ActivityPub can be implemented as static files. You do end up with a lot of duplication because activities contain objects, and you need separate URLs for each.
This is an issue with Mastodon (and most of other software that implements only the push-based processing of inbox), but there is nothing on ActivityPub that prevents a client to directly read the actor's outbox.
As a matter of fact, I am working on a fork of a elk right now that is meant to function as a pull-based reader of AP data, so pretty soon you will be able to have your SSG generate an outbox for you and I would get all updates, boost it, etc
This is really useful, thanks.
I've recently been playing around selfhosting a small single user activitypub server to see how it works. I can't understate how satisfying it's been to wallow in compared to a static site or serverless setup. It unexpectedly tickled that special "oooh, a _system_" part of my brain, a lot.
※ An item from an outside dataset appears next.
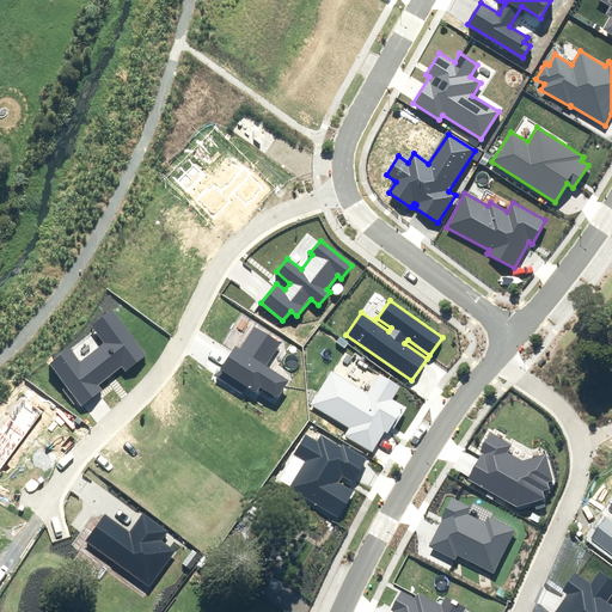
[(69,349),(50,365),(81,405),(102,390),(98,385),(122,367),(126,372),(147,355),(111,311),(92,326),(105,343),(80,362),(69,349)]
> To simplify the tutorial, we'll impose the following feature constraints:
> There is no search functionality.
This makes sense for the tutorial, but search functionality would be awesome for discovery, both in terms of people finding your blog as well as finding other interesting blogs to follow. Niche blogs seem more difficult to find these days when Google only seems to surface websites with the right keywords.
Google offers Programmable Search Engine [0], a service where you can create site-specific search box. That's probably good enough for most small personal websites.
[0] https://developers.google.com/custom-search/
This is interesting, thanks for sharing.
I miss RSS.
It's still around
I've hosted an RSS feed on my blog for 20 years, in the vain hope that it is still being consumed by someone.
I think the only use case keeping RSS alive is podcast feeds.
RSS is around, but Google successfully relegated it to a grave yard, when they stopped supporting it in a big way. RSS is such a simple and powerful thing, it's a shame it's almost nonexistant. Even ActivityPub should've been "built around and on top of RSS" rather than as a separate thing. Same is true of Nostr. Nostr could've been an extension to RSS and let RSS be the least operative fallback for the entire protocol, but yet the format for all delivery nonetheless.
Completely agree! We already had a perfectly good protocol for content federation.